The widespread financial-technology partnerships between banks and nonbanks signal a more collaborative future between once-fierce competitors.
Within those partnerships, however, come newfound challenges related to costs and security. Parsing out total technology costs at a financial institution is difficult, as everything from employee cellphone bills to contract agreements with fintech companies is spread out across the income statement.
Nonetheless, technology is an expensive and fast-rising cost for most banks and credit unions. At Navigant last year, technology expenses totaled about $6.6 million, and the credit union spent another $1.1 million in capital investments.
“Aside from our employees, which are our No. 1 asset, this is the next biggest expense we have,” Dandeneau said.
The doubled-edged sword for financial technology is that it’s trending away from software and physical equipment and toward cloud-based services.

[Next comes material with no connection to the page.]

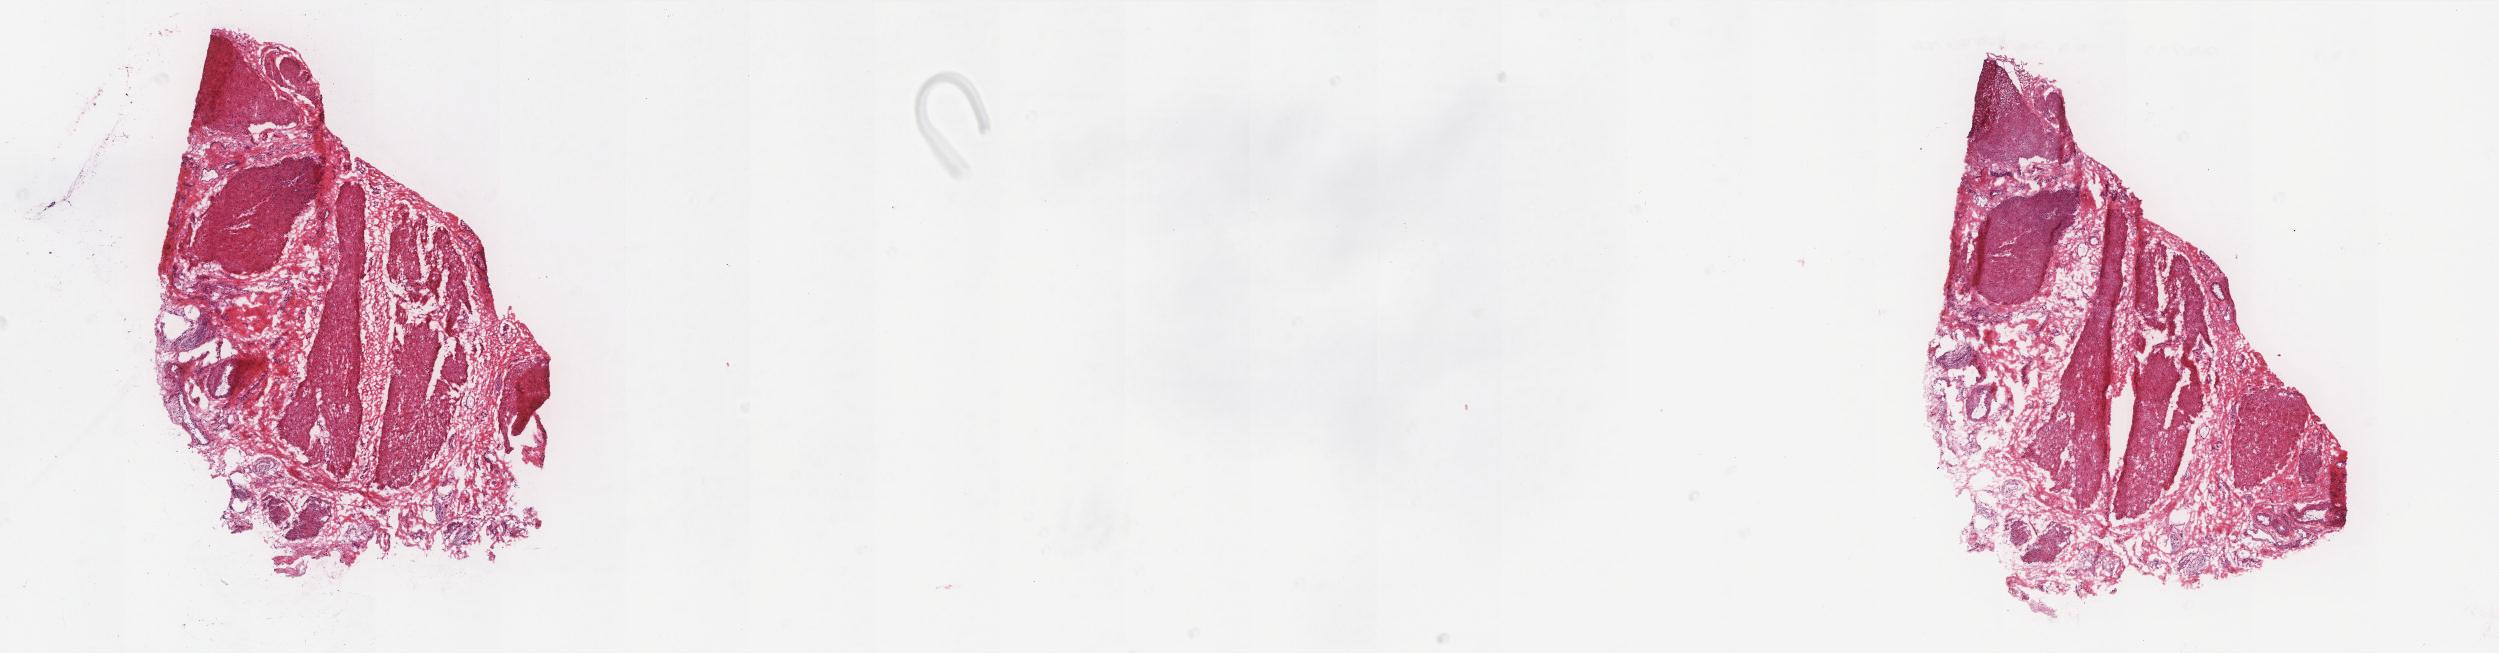
Digitized Hematoxylin and eosin (H&E) stained tissue section (whole slide) — low-resolution overview of the scanned area, about 20.0 x 5.2 mm. Frozen section from the top of the tissue portion. Solid tissue normal (non-tumour tissue) sample from the bladder. Male, age 83 years at initial diagnosis. Composition of this section per pathologist review: tumour cells 0%, tumour nuclei 0%, normal cells 100%, stromal cells 0%, necrosis 0%. Inflammatory infiltration, as recorded: lymphocyte infiltration 0%, monocyte infiltration 0%, neutrophil infiltration 0%.
This section: solid tissue normal sample (biorepository sample class). Patient diagnosis: Transitional cell carcinoma.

The trend signals potential cost savings on the seemingly never-ending and rising expenses related to upgrades and maintenance for in-house technology. But it poses new and expensive challenges related to security.
“This isn’t just about investment in technology, it’s also the security that goes along with it,” Dandeneau said.
Indeed, banks and credit unions – as custodians of cash – have long been targets of criminal activity. As more information – both personal and financial – moves to cloud-based services, cybersecurity becomes key to maintaining the trust of customers.
Banks have worked toward regaining a certain level of trust among customers lost after the financial crisis of 2008. Gim sees it as an area in which banks – many with longstanding reputations in the financial sector – have an inherent advantage over nonbanks and burgeoning fintech companies.
If banks and credit unions can effectively balance tradition, trust and technology, says Gim, it could be a recipe for continued success well into the digital age.
“If we can provide competitive services and competitive access to technology, then we’re not too worried about whether we’ll be around as an industry in 30 years,” Gim said.